───── Supplied passage

# Returned puppy



## VbarK Vizslas (Jan 31, 2012)

Had one of my owners contact me about returning their dog. She is a year old and he says she is the best retreiver ever & is going to be the best pointer in the Pacific Northwest. I am looking to rehome home her. I will post better pics after I get her if anyone is interested let me know.


----------



## Kdwyer915 (Oct 23, 2012)

Why is he returning her?


----------



## dmak (Jul 25, 2012)

I'm moving to Slc, ut in 6 weeks and am looking to get another gundog. If she's around in the end of may/ beginning of June, I'd be happy to give her her a home.


----------



## VbarK Vizslas (Jan 31, 2012)

He is returning her due to them moving to the city & no time to take her out for runs. They lived on a big farm. Says she has been going crazy last couple of weeks because of the moving and no V time. Says she is an excellent hunter will point to quail & if they flush she will herd them back towards him. We are picking her up Sunday.


----------



## zigzag (Oct 4, 2011)

What is the pedigree/genitic history of this dog? I know a Vizsla owner close friend looking for started dog right now. This may work for him.


----------



## zigzag (Oct 4, 2011)

Where in the Pacific Northwest is the dog? We are in Portland OR


----------



## giandaliajr (Nov 24, 2012)

──────────
───── Records provided

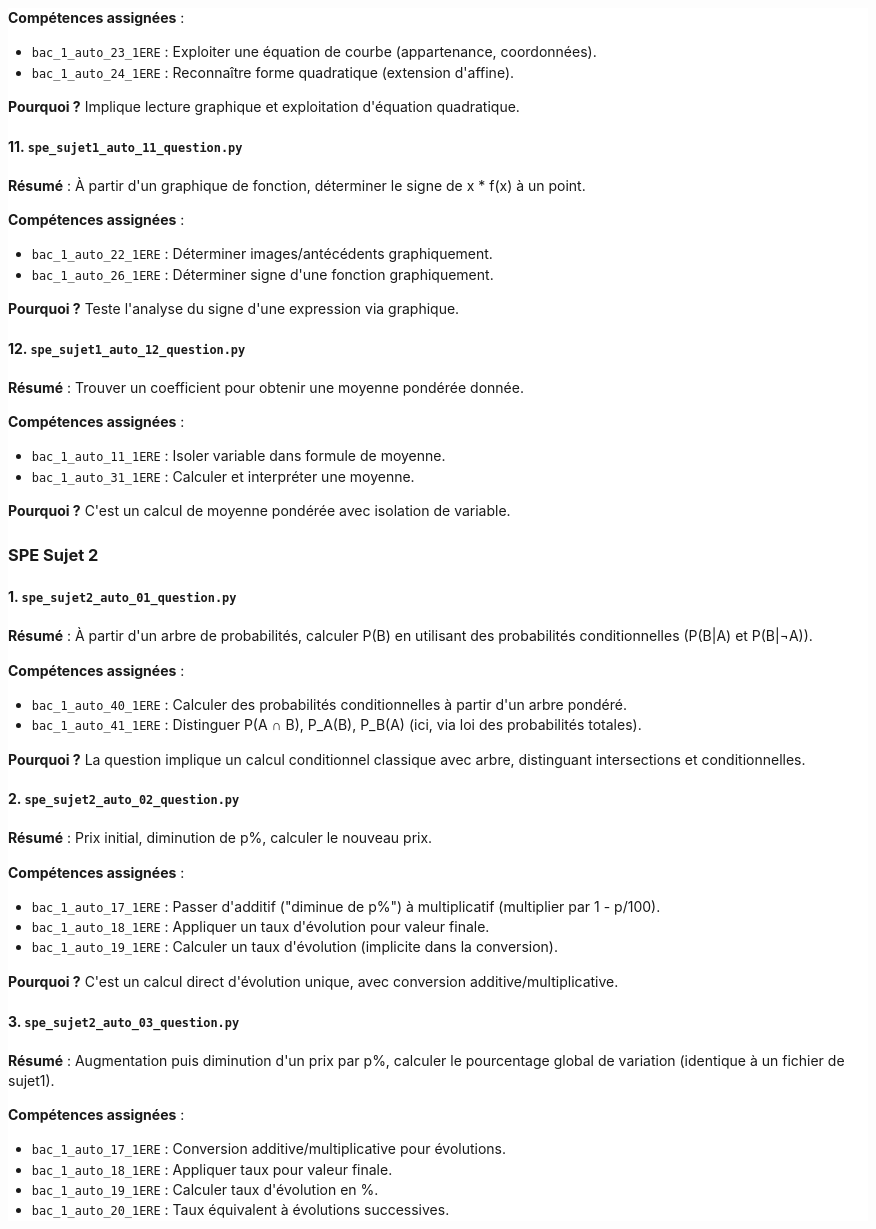 **Compétences assignées** :
- `bac_1_auto_23_1ERE` : Exploiter une équation de courbe (appartenance, coordonnées).
- `bac_1_auto_24_1ERE` : Reconnaître forme quadratique (extension d'affine).

**Pourquoi ?** Implique lecture graphique et exploitation d'équation quadratique.

#### 11. `spe_sujet1_auto_11_question.py`
**Résumé** : À partir d'un graphique de fonction, déterminer le signe de x * f(x) à un point.

**Compétences assignées** :
- `bac_1_auto_22_1ERE` : Déterminer images/antécédents graphiquement.
- `bac_1_auto_26_1ERE` : Déterminer signe d'une fonction graphiquement.

**Pourquoi ?** Teste l'analyse du signe d'une expression via graphique.

#### 12. `spe_sujet1_auto_12_question.py`
**Résumé** : Trouver un coefficient pour obtenir une moyenne pondérée donnée.

**Compétences assignées** :
- `bac_1_auto_11_1ERE` : Isoler variable dans formule de moyenne.
- `bac_1_auto_31_1ERE` : Calculer et interpréter une moyenne.

**Pourquoi ?** C'est un calcul de moyenne pondérée avec isolation de variable.

### SPE Sujet 2

#### 1. `spe_sujet2_auto_01_question.py`
**Résumé** : À partir d'un arbre de probabilités, calculer P(B) en utilisant des probabilités conditionnelles (P(B|A) et P(B|¬A)).

**Compétences assignées** :
- `bac_1_auto_40_1ERE` : Calculer des probabilités conditionnelles à partir d'un arbre pondéré.
- `bac_1_auto_41_1ERE` : Distinguer P(A ∩ B), P_A(B), P_B(A) (ici, via loi des probabilités totales).

**Pourquoi ?** La question implique un calcul conditionnel classique avec arbre, distinguant intersections et conditionnelles.

#### 2. `spe_sujet2_auto_02_question.py`
**Résumé** : Prix initial, diminution de p%, calculer le nouveau prix.

**Compétences assignées** :
- `bac_1_auto_17_1ERE` : Passer d'additif ("diminue de p%") à multiplicatif (multiplier par 1 - p/100).
- `bac_1_auto_18_1ERE` : Appliquer un taux d'évolution pour valeur finale.
- `bac_1_auto_19_1ERE` : Calculer un taux d'évolution (implicite dans la conversion).

**Pourquoi ?** C'est un calcul direct d'évolution unique, avec conversion additive/multiplicative.

#### 3. `spe_sujet2_auto_03_question.py`
**Résumé** : Augmentation puis diminution d'un prix par p%, calculer le pourcentage global de variation (identique à un fichier de sujet1).

**Compétences assignées** :
- `bac_1_auto_17_1ERE` : Conversion additive/multiplicative pour évolutions.
- `bac_1_auto_18_1ERE` : Appliquer taux pour valeur finale.
- `bac_1_auto_19_1ERE` : Calculer taux d'évolution en %.
- `bac_1_auto_20_1ERE` : Taux équivalent à évolutions successives.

──────────

Work request A: According to the returned-puppy thread, why is the owner giving the dog back?
Work request B: Extend the forum thread about the returned puppy, picking up after its last line.

Written answer A: The family is moving to the city and has no time to take her out for runs.

Written answer B:
My dad is actually looking for a dog right now, he was avoiding getting a young puppy so this might work out great. Location and general health over his first year would be helpful.


----------



## mrbnichols (Mar 22, 2012)

Vbark,
I am interested, But would possibly have to fly her to me as I am in ND. Let me know if your willing to do that.


----------



## VbarK Vizslas (Jan 31, 2012)

Sweetie is in Herminston. Those who are interested email me [email protected]. I will send pics of mother father and pedigrees of mother father. I would love to find her a home before I have to bring her here. I feel one transition would be better than multiple. She has had no health issues. She just finished her first heat. She was whelped November 18, 2011. I have mother and full brother to her


----------



## VbarK Vizslas (Jan 31, 2012)

Here are the pics of Sweetie.


----------



## mswhipple (Mar 7, 2011)

Sweetie is beautiful!! Hope she finds the great home she deserves soon...


----------



## VbarK Vizslas (Jan 31, 2012)

Thanks to all who were interested in Sweetie. She is going to be picked up today. She will only have one transition which I was very concerned about. We almost lost a little dog who went thru multiple transitions before us. He is going to keep us posted on how she does. Again thank you for this wonderful community & support.


----------



## DaveD (Oct 6, 2012)

Good luck Sweetie!


----------



## zigzag (Oct 4, 2011)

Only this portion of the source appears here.